Indeed, with the strong corporate support from Apple and IBM, Swift has quickly gained one of the most active and vibrant open source communities. The adoption trends, mentioned earlier are the case in point. Besides, Swift is currently the most starred language on GitHub, followed by Google’s Go.
Source – github.com
The Cons of Swift Programming Language
While there seem to be so many reasons to love Swift, the language is still far from perfect. Many developers and business owners are overly cautious when it comes to switching to the new language. There are several reasons for that.
The language is still quite young
Swift might be the fastest and most powerful language in the world, but still too young. It has many issues that need to be addressed and “growing pains” to experience. After all, three years is too little time for any language to mature, even if it is Swift.
Moreover, Swift still has a very limited number of “native” libraries and tools: Many of the available resources and tools dedicated to earlier Swift versions are useless with the newer releases.
Swift is considered a “moving target”
That said, it follows that Swift is often considered to be unstable due to the major changes that are introduced with every new release.
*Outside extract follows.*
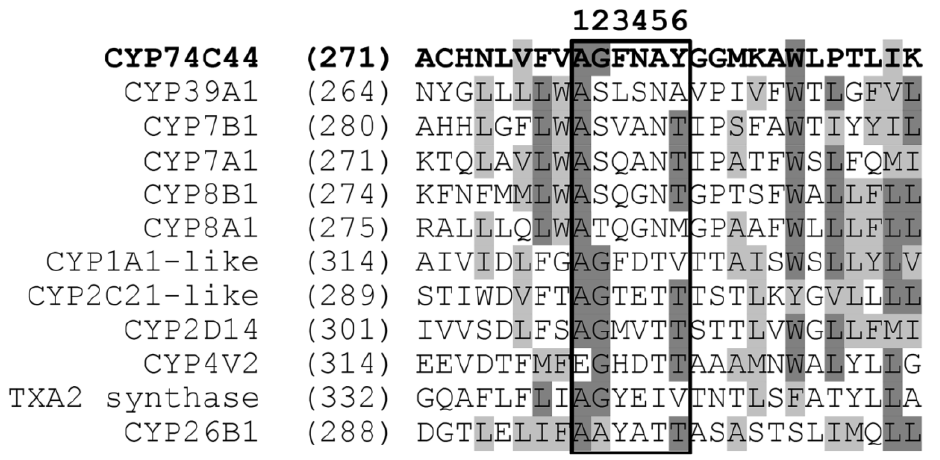
region, SRS-4). The I-helix groove motifs are framed.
One of the key problems articulated by many developers is the lack of backward compatibility with the older language versions. Consequently, developers are forced to completely rewrite their projects if they want to switch to the latest Swift version.
While Xcode provides a tool to help developers update their Swift code to newer versions, it doesn’t fix all the issues. Thus, porting your project to a newer Swift version can be time consuming and costly. If you have a very large project or a project that you don’t plan to update too often, Swift might be not the best option for you, at least for now.
Limited talent pool
While the Swift community is growing fast, it is still significantly smaller as compared to any other open source language. According to the latest StackOverflow Developer Survey, only 6.5 percent of the 64,000 respondents use Swift. At the same time, Upwork.com, a global freelance marketplace, finds that the demand for Swift programmers is growing, which might result in a talent gap.
While there are not many Swift developers out there, even fewer of them have decent hands-on experience with the language. There is probably only one person who has such experience with Swift, but Tesla already snagged that player for their roster.
Poor interoperability with third-party tools and IDEs
Largely due to frequent updates and lacking backward compatibility, as mentioned above, it is often hard to find the right tools to help with the certain tasks. Moreover, the official Apple IDE, XCode, lags in terms of tooling and support for Swift. Developers often report issues with syntax highlighting, autocomplete, refactoring tools, and compilers.
Lack of support for earlier iOS versions
You can only use Swift in the apps that target iOS7 and later. That said, Swift can’t be used for legacy projects running on older versions of the operating system.
However, per recent research, less than 5% of Apple devices currently run on iOS8 or earlier.
Source – david-smith.org
Can Swift Be the Future of iOS Development?
Despite its tender age and the attendant controversy, Swift already has a number of prominent success stories. Some of the companies that chose the new language are Lyft, LinkedIn, Coursera, Pandora, Vimeo, Twitter, Fitbit, and Groupon. Moreover, Facebook and Uber are reported to have shown significant interest in Swift.
With the new, purportedly more stable version of Swift scheduled for release later this year, many of the listed drawbacks will hopefully be addressed. Thus, Swift adoption will continue to grow, which soon might lead to a complete displacement of Objective-C as the leading first-class language for iOS mobile application development.
For business owners, it is crucial to be ready for any changes the market might impose. Thus, preparing to switch to the new language with minimum effort and at a reasonable cost should be one of the key strategies for the near future.